Le 6 octobre 2025 restera gravé dans l’histoire diplomatique congolaise. Lors de la 222ᵉ session du Conseil exécutif de l’UNESCO, la candidature de Firmin Édouard Matoko pour le poste de Directeur général a été sévèrement sanctionnée : 55 voix pour l’Égypte, contre seulement 2 pour le Congo. Un écart impressionnant qui relance le débat sur l’efficacité de la diplomatie congolaise, ses alliances africaines, et sa capacité à émerger dans les instances multilatérales.
Le contexte et les enjeux ont révélé un scrutin aux allures de test pour le pays. Le vote au Conseil exécutif, composé de 58 membres, désignait le candidat à soumettre à l’Assemblée générale de l’UNESCO (194 États membres) pour la validation finale du mandat 2025–2029.
Cette élection intervient dans un contexte de retrait américain prévu de l’UNESCO, ce qui affaiblit structurellement l’organisation et l’oblige à diversifier ses financements. Selon Le Monde, la candidature de Khaled El-Enany bénéficiait d’un soutien stratégique : l’Union africaine, la Ligue arabe, ainsi que la France qui l’ont appuyé. Quant à fFirmn Edouard Matoko, son parcours long au sein de l’UNESCO (Assistant Directeur général pour la Priorité Afrique et les Relations extérieures de 2017 à 2025) lui vaut respect et légitimité au plan institutionnel. Pendant la campagne, il a insisté sur l’intégration des priorités africaines aux stratégies globales de l’UNESCO.
Défaite spectaculaire : question de diplomatie ou d’absence de stratégie ?
Cet écart colossal pose plusieurs interrogations :
- La diplomatie congolaise a-t-elle failli ? Malgré une délégation importante (menée par Jean-Claude Gakosso) et un appui visible du gouvernement, le Congo n’a pas su convertir ce soutien en voix. Certains analystes y voient un isolement diplomatique — une incapacité à fédérer une coalition africaine crédible, voire une stratégie de lobbying trop tardive ou insuffisante.
Salle X de l’Unesco pendant le débat plenier@MAE/Congo
Le manque d’alliances africaines est-il révélateur ? Dans un contexte où l’Afrique avait déjà des candidatures concurrentes à l’UNESCO ou d’autres organisations, le groupe semblait divisé. Le décès antérieur d’Amadou Mahtar Mbow, premier Africain à avoir dirigé l’UNESCO (1974–1987), symbolise peut-être la fin d’une époque de voix unifiées africaines dans les grandes instances.
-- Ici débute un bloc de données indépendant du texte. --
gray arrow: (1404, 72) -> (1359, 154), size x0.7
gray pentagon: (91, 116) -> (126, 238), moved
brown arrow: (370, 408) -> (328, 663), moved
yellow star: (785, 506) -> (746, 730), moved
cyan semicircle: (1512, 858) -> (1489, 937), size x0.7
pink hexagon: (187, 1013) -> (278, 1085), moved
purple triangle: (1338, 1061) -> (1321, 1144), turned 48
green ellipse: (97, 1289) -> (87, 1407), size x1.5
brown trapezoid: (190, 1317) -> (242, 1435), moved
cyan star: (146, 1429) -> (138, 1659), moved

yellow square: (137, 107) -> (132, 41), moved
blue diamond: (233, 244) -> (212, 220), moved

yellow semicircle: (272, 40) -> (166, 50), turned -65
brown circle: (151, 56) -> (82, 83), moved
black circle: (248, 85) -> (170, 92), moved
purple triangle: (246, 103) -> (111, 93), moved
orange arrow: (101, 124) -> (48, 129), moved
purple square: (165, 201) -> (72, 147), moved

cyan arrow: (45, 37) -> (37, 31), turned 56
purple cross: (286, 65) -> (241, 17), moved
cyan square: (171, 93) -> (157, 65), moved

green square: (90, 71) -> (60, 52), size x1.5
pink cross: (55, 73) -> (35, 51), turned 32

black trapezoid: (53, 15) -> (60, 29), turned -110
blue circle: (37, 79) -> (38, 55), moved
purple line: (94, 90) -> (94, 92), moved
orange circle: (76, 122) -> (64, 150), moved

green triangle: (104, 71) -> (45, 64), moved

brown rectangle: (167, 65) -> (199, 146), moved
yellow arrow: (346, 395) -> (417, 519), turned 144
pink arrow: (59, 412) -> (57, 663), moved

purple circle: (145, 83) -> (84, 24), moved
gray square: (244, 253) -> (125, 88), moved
- La communication et le timing ont-ils fait défaut ? Le candidat congolais a été critiqué pour son arrivée tardive dans la course, et certains estiment que la stratégie de communication ou de lobbying n’a pas été à la hauteur de celle d’El-Enany très actif sur les réseaux diplomatiques.
- Un échec isolé ou symptomatique ? Ce revers rappelle celui de Henri Lopes, dont la candidature à la tête de l’OIF avait également stagné. Deux défaites importantes en quelques années pour le Congo laissent penser à un défi structurel dans la manière de porter ses candidats sur la scène internationale.
Silence officiel, message résilient
Depuis l’annonce des résultats, pas de réponse publique du gouvernement congolais. Quant à Firmin Matoko, il s’est contenté d’un message de remerciement sobre sur Facebook, saluant le soutien reçu sans commenter le score.

Ce revers ne serait pas pour autant fatal — il pourrait servir de catalyseur vers une diplomatie repensée. En effet, le Congo devra repenser ses alliances africaines, œuvrer pour des coalitions durables dans les organisations internationales. Il est urgent de professionnaliser la diplomatie de candidature : renforcer les réseaux, anticiper les alliances, mobiliser la communication. La prochaine échéance sera cruciale : le gouvernement devra tirer les leçons de cet échec pour mieux préparer et positionner ses candidats.

En guise de conclusion, la candidature de Firmin Édouard Matoko restera comme un geste audacieux, empreint de conviction. Son échec est sévère, mais il révèle surtout une vérité politique : si le Congo veut peser dans les grandes instances du multilatéralisme, il doit forger des stratégies diplomatiques solides et redéfinir son approche sur la scène internationale.